■ Task prompt
For each line below that holds "assign", return the line as it stands.

Plain-text engineering files
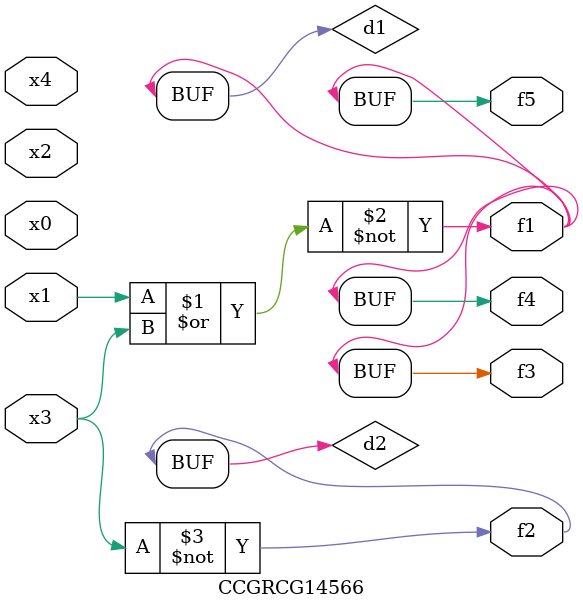
<source format=v>
module CCGRCG14566(
	input x0, x1, x2, x3, x4,
	output f1, f2, f3, f4, f5
);

	wire d1, d2;

	nor (d1, x1, x3);
	not (d2, x3);
	assign f1 = d1;
	assign f2 = d2;
	assign f3 = d1;
	assign f4 = d1;
	assign f5 = d1;
endmodule

</source>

■ Solution below
	assign f1 = d1;
	assign f2 = d2;
	assign f3 = d1;
	assign f4 = d1;
	assign f5 = d1;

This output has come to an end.